Article 26 of the EU AI Act puts operational duties on the deployer of a high-risk AI system — human oversight by an authorised person, input-data relevance, serious-incident monitoring, log retention, worker information. The instinct is to answer it with a policy binder. But a binder proves intention, not operation: it cannot show that the oversight person actually looked, that the logs actually outlive the platform's own deletion window, that the incident was actually reconciled. And the honest failure mode is worse than an obvious one — a beautiful document cabinet on top of a system that never ran produces a page of green checks that means nothing.

The approach

Make the trace the evidence, and make the verifier structurally unable to flatter it. Aktenlage loads a local evidence bundle — session traces, an oversight register, incident and retention records, the .agent source — through a single I/O point, then runs a Vorprüfung (sanity) layer that audits evidence quality (dangling references, arithmetic that doesn't add up, causality and chronology violations, a stale Agent-Script hash, an access report that belongs to a different system) and twelve pure checks that each judge an obligation on two axes: is it documented, and does the operational trace show it actually ran — the verdict is the worse of the two, and any sanity finding caps the row below ✓. The checks import only dataclasses and a loader: no model, no network, no credits, deterministic to the byte. Three bridges connect it to Agent Blast Radius as evidence producers, never evaluators — the .agent file is parsed with Salesforce's own parser, Blast Radius' deterministic access report is sealed in hash-bound and printed in section 8, and log retention is cross-checked against the platform's own deletion window — so the case file carries machine evidence without the legal layer ever rendering a verdict it isn't entitled to.

The outcome

The tool passes its own thesis. Its demo report ships with two deliberate gaps — a missing AI-disclosure in one session, a FRIA templated but not performed — locked by a test, because a system that visibly catches the gap is more convincing than one that appears flawless; any attempt to 'clean up' the report fails the suite. The verifier is itself verified: a mutation script plants eleven deliberate breakages and all eleven are caught, an escaped mutation being exactly the empty-green risk the whole design exists to prevent.
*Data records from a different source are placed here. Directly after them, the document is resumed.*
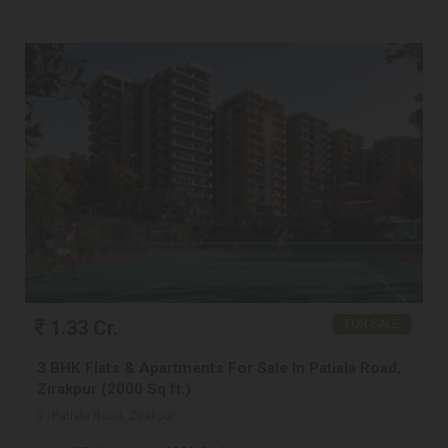
1.33 Cr.
FOR SALE
3 BHK Flats & Apartments For Sale In Patiala Road,
Zirakpur (2000 Sq.ft.)
Patiala Road, Zirakpur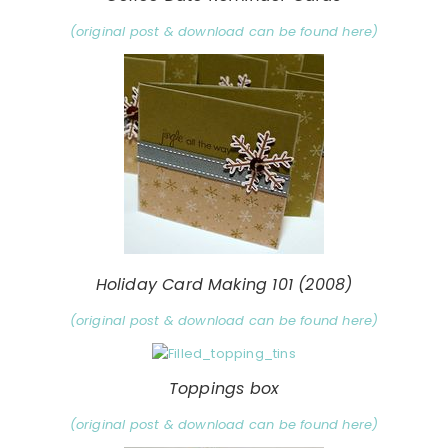
(original post & download can be found here)
Holiday Card Making 101 (2008)
(original post & download can be found here)
Toppings box
(original post & download can be found here)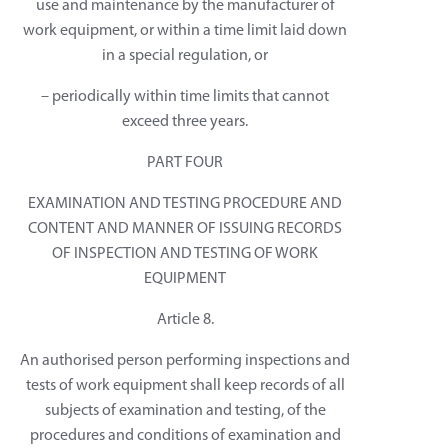
use and maintenance by the manufacturer of
work equipment, or within a time limit laid down
in a special regulation, or
– periodically within time limits that cannot
exceed three years.
PART FOUR
EXAMINATION AND TESTING PROCEDURE AND
CONTENT AND MANNER OF ISSUING RECORDS
OF INSPECTION AND TESTING OF WORK
EQUIPMENT
Article 8.
An authorised person performing inspections and
tests of work equipment shall keep records of all
subjects of examination and testing, of the
procedures and conditions of examination and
It runs against real orgs read read-only through the sf CLI at zero credits, and the portable Hospital example embeds a real Agent Blast Radius run — a Diagnosis field reaching the model past the running user's field-level access (PS506) — so the access section is real evidence, not a mock-up. Honestly bounded: this produces technical evidence for an Article-26 / DPIA review, on synthetic demo scenarios; it is not a compliance certificate and not legal advice, the FRIA check can never return a green because pure code cannot judge that an assessment was done well, and the paragraphs that are a legal call are documented as out of scope rather than ruled on. HanseWatt builds it, Prüfstand proves it, Blast Radius bounds it — Aktenlage files it.